* EXTRAIT
╭──

Un jour, un jeune novice remarqua que les moines copistes n’effectuaient pas leur travail à partir des œuvres originales. Étonné de cela, il fit constater au Père Abbé qu’une petite erreur commise dans la première copie risquait de se propager à toutes les autres. Le Père Abbé lui répondit : « Cela fait des siècles que nous procédons ainsi, mais ta remarque est pertinente, je vais, de ce pas, rechercher les originaux ». Il descend alors dans une cave voûtée où sont précieusement conservés les parchemins et les manuscrits. Il y passe la journée entière, puis la soirée, puis la nuit, sans plus donner signe de vie. Les heures s’écoulant, l’inquiétude grandit. Le novice descend à la cave et voit le Père Abbé complètement hagard, se cognant sans relâche la tête contre le mur de vieilles pierres. Le jeune moine se précipite et demande : « Père Abbé, que se passe-t-il donc ? » Et ce dernier de répondre : « Depuis des siècles nous sommes dans l’erreur, ce n’est pas "vœu de chasteté", c’est "vœu de charité" ! »
Offrons-nous ce petit clin d’œil monastique, non pas pour remettre en question le conseil évangélique qu’est la chasteté, mais pour mieux comprendre cette phrase de l’Évangile : « Celui qui aime sa vie la perd ; celui qui s’en dessaisit en ce monde la garde pour la vie éternelle ». Se saisir de sa vie, c’est vouloir la maîtriser. Trop souvent, nous aimons avoir une emprise sur les événements et parfois aussi sur les personnes. Maîtriser les choses et les gens peut nous sécuriser, mais nous risquons alors de nous enfermer dans des principes et dans des lois mortifères pour que tout reste toujours en l’état. Se saisir de sa vie, c’est donc se condamner à l’amour de la règle. Or, le prophète Jérémie nous invite à vivre plutôt la règle de l’amour : « Je mettrai ma Loi au plus profond d’eux-mêmes ; je l’inscrirai dans leur cœur ».

╰──

D'après l'extrait, où le Père Abbé descend-il pour rechercher les originaux ?

* ENREGISTREMENTS PRÉSENTÉS

╭──

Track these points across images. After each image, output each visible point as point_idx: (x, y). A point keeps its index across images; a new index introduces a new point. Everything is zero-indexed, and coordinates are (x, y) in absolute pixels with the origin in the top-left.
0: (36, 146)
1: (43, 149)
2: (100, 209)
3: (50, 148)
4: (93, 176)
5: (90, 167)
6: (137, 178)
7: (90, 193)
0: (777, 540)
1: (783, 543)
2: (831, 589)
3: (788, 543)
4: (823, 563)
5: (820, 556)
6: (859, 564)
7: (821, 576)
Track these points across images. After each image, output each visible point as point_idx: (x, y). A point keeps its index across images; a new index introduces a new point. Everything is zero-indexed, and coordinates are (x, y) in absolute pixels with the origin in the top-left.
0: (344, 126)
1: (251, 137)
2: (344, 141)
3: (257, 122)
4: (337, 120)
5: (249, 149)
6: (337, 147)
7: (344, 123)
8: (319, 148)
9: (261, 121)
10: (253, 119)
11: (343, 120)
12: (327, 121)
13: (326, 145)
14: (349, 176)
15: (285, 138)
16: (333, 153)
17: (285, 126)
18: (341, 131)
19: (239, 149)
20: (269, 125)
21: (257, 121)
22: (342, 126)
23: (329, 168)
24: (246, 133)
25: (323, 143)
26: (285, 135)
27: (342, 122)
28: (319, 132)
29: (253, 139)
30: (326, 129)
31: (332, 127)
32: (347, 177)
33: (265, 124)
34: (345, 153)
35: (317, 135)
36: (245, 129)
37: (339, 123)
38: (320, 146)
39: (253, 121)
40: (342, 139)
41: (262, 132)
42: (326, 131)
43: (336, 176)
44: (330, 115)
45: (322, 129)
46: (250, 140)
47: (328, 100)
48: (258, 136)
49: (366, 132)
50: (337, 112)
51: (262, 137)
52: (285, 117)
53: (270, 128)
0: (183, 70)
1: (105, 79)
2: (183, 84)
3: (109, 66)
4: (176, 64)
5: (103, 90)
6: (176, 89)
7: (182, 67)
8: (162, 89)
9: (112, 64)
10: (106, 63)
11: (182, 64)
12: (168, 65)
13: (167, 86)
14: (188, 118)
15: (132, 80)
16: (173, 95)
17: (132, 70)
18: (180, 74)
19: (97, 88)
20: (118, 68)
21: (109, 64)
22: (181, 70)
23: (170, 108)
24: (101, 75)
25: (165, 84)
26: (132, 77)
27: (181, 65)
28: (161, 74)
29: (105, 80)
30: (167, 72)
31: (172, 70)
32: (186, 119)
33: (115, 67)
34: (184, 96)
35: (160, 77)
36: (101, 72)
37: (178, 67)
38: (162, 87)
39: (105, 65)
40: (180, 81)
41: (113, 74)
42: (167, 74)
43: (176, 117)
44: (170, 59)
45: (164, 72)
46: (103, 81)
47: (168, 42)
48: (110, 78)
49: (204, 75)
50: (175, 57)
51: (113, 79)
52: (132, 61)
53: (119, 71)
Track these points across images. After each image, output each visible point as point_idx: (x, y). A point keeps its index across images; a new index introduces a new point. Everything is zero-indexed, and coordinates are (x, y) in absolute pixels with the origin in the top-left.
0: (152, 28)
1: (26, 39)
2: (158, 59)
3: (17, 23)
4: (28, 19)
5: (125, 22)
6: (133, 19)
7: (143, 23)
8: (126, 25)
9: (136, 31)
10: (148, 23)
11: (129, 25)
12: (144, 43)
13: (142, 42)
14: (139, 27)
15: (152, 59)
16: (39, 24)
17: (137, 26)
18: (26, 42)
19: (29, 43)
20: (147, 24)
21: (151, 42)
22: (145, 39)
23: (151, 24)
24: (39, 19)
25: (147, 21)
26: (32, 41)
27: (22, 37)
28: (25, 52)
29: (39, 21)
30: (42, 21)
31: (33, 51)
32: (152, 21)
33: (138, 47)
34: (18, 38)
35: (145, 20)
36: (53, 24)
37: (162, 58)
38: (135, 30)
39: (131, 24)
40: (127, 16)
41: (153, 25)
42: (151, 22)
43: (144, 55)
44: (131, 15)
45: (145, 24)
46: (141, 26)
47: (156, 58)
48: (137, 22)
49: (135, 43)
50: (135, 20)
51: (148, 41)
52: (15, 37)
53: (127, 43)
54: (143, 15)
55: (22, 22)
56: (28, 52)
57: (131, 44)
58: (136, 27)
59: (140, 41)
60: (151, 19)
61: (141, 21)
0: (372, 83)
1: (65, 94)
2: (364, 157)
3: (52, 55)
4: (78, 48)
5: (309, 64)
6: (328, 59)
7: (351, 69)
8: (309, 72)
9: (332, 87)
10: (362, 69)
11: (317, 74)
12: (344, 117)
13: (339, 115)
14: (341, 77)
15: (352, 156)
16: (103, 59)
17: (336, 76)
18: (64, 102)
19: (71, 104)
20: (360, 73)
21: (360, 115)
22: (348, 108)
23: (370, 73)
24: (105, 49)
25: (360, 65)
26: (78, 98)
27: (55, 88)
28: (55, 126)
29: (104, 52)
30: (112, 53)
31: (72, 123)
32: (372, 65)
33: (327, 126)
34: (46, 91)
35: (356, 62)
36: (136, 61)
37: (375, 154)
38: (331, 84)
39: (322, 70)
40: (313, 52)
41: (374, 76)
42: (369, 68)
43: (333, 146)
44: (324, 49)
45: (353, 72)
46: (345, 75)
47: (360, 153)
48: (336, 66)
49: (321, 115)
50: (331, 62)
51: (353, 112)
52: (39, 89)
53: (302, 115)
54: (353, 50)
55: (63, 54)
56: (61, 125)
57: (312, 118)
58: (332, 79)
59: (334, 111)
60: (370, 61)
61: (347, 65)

╰──

* ZONE DE RÉPONSE
Il descend dans une cave voûtée où sont précieusement conservés les parchemins et les manuscrits.